Le 30 septembre 1941, les blindés allemands reçoivent enfin l’ordre d’attaquer Moscou. Huit jours plus tard, soit le 8 octobre 1941, Orel et Toula furent prises. Le 13 du même mois, 600 000 hommes tombaient à Viazna. Tandis que les Russes mouraient, le Gouvernement soviétique quittait la capitale…
Mais l’hiver est rude dans ces contrées. La poussière, la boue et le gel eurent raison des blindés allemands les empêchant d’utiliser les routes.
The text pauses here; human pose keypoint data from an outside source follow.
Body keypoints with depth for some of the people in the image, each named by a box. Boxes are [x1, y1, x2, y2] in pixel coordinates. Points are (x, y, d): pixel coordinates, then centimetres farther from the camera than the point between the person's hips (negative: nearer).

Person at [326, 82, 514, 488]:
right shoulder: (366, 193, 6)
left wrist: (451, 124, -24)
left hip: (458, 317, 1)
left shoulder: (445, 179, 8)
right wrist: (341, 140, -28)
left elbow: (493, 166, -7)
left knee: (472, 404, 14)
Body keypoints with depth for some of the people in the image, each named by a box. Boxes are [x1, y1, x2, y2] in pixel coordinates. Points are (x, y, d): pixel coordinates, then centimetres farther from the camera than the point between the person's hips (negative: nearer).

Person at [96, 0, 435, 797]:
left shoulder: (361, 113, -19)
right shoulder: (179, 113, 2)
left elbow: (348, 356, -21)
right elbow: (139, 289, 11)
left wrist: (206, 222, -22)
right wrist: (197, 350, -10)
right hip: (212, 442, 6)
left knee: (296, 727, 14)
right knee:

Le 5 décembre, profitant de l’aubaine météorologique, les Soviétiques contre-attaquèrent, repoussant les Allemands à 250 km de Moscou. Le lendemain, une contre-offensive fut lancée sur plus de 1000 km par les Soviétiques. Le 30 décembre, Kalouga était libérée, après avoir été envahie le 21 octobre. Dès le début de l’année 1942, le 18 janvier précisément, les Russes revenaient à Mojaisk, sur la ligne de défense. Leur fulgurante progression avait été de 300 km au nord, et presque d’autant au sud. Les allemands se replièrent sur Viazna et sur Rjev à 150 km de Moscou. La capitale soviétique était dégagée.
La blancheur immaculée de la neige était souillée du sang des 680 000 Soviétiques et des 340 000 Allemands qui s’étaient affrontés en ce qui fut appelée plus tard « La Bataille de Moscou ».